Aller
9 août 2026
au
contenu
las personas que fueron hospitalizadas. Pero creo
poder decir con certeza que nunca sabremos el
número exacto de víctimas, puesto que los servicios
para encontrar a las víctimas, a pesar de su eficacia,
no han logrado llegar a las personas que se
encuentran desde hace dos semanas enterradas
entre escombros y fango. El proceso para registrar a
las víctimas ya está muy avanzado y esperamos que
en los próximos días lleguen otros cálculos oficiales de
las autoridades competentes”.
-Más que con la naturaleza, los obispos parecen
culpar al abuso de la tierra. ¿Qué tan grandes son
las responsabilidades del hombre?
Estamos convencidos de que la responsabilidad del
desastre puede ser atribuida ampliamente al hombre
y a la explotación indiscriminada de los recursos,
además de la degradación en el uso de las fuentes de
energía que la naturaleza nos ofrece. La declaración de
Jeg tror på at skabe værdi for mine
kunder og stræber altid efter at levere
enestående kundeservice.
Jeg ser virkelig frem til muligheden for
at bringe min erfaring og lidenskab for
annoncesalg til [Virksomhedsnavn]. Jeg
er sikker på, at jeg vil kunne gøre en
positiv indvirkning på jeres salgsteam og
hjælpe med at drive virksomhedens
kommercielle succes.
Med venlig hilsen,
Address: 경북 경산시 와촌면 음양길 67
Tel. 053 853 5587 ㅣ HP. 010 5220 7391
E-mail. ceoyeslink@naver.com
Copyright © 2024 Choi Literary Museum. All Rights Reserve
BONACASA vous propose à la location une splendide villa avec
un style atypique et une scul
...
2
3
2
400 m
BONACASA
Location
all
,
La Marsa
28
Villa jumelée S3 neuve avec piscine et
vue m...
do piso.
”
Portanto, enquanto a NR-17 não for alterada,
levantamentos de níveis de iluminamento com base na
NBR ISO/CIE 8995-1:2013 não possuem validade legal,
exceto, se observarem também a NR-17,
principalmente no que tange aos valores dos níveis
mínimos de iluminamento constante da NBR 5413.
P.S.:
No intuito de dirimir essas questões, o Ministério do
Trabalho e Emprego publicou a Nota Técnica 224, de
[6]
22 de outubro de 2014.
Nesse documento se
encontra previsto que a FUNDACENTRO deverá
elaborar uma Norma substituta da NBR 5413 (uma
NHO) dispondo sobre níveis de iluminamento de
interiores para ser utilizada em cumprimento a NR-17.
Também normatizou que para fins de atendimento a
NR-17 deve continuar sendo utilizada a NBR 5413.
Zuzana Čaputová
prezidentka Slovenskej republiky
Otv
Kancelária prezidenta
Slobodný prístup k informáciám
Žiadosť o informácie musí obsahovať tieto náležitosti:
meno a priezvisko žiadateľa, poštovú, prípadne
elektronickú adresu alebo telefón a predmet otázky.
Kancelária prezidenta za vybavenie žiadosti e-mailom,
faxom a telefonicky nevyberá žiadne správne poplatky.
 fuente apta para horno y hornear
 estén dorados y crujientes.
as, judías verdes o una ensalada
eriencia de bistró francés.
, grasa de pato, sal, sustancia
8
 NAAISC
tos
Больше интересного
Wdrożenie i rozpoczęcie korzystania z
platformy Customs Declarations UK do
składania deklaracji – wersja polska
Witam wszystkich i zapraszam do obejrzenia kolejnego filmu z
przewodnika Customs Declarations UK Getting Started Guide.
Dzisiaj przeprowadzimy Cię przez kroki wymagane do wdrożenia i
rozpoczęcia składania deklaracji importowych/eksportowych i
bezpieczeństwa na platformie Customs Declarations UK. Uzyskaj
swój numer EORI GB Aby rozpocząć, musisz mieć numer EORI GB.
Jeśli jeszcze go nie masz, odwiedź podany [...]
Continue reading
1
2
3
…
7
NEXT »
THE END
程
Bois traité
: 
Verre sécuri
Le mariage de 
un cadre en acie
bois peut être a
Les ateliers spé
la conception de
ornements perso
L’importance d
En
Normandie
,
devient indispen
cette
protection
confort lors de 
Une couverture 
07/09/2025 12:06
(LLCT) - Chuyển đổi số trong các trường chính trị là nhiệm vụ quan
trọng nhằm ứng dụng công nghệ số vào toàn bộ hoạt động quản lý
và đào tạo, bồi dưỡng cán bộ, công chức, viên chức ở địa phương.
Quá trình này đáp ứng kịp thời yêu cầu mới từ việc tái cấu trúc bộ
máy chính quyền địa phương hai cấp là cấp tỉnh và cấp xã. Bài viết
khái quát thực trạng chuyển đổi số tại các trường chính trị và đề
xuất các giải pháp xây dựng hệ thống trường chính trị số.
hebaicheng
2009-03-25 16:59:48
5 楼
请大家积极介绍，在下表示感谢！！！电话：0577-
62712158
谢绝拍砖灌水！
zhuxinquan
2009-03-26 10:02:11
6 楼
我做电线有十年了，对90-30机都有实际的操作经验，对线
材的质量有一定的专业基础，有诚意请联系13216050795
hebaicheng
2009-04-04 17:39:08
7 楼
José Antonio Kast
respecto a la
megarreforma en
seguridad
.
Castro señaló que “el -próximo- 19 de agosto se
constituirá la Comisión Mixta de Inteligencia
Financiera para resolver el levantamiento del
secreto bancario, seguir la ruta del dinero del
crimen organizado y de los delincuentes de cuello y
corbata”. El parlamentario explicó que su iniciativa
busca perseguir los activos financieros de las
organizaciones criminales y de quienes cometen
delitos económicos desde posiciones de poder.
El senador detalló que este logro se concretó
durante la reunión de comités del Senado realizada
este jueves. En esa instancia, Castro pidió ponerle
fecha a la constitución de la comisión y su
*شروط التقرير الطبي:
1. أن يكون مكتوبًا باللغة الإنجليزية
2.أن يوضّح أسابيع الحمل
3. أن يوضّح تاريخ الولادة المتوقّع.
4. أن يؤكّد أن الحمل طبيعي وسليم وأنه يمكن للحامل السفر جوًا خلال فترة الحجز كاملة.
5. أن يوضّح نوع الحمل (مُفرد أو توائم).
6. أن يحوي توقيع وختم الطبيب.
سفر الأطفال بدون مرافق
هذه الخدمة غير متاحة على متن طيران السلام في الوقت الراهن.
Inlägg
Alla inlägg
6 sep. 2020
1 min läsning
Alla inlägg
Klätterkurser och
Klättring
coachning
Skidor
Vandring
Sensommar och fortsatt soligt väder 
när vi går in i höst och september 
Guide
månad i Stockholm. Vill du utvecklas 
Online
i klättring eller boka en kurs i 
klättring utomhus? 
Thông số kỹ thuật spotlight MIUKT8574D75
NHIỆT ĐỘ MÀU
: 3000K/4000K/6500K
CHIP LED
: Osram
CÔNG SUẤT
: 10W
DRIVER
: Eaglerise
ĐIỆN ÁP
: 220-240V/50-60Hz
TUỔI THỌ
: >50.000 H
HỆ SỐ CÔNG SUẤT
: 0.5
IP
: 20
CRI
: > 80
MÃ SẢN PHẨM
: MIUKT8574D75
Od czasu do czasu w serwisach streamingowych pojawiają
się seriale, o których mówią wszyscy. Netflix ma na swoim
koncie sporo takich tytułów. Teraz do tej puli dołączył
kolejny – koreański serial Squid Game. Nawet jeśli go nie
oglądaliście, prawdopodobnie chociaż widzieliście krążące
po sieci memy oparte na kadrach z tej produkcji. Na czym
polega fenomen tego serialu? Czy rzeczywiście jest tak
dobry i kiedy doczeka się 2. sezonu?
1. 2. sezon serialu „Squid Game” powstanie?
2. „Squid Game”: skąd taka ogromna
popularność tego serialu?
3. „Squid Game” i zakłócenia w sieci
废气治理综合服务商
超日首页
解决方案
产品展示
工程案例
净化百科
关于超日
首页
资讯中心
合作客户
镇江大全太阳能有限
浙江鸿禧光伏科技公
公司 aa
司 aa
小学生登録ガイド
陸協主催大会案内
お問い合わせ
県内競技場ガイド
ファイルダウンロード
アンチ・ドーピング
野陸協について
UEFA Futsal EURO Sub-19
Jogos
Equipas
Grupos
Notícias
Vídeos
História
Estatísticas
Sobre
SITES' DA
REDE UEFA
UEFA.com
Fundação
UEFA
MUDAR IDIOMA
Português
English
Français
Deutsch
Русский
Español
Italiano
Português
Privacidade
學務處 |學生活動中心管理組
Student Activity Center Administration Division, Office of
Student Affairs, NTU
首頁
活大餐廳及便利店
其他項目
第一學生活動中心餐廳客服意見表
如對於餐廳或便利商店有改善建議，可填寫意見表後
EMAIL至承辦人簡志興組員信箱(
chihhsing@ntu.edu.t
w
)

=====

WRITTEN TASK – Only the lines from the one containing "Student Activity Center" through the end of the material belong in the answer, each restated word for word.

RESULT FOR THIS TASK –
Student Activity Center Administration Division, Office of
Student Affairs, NTU
首頁
活大餐廳及便利店
其他項目
第一學生活動中心餐廳客服意見表
如對於餐廳或便利商店有改善建議，可填寫意見表後
EMAIL至承辦人簡志興組員信箱(
chihhsing@ntu.edu.t
w
)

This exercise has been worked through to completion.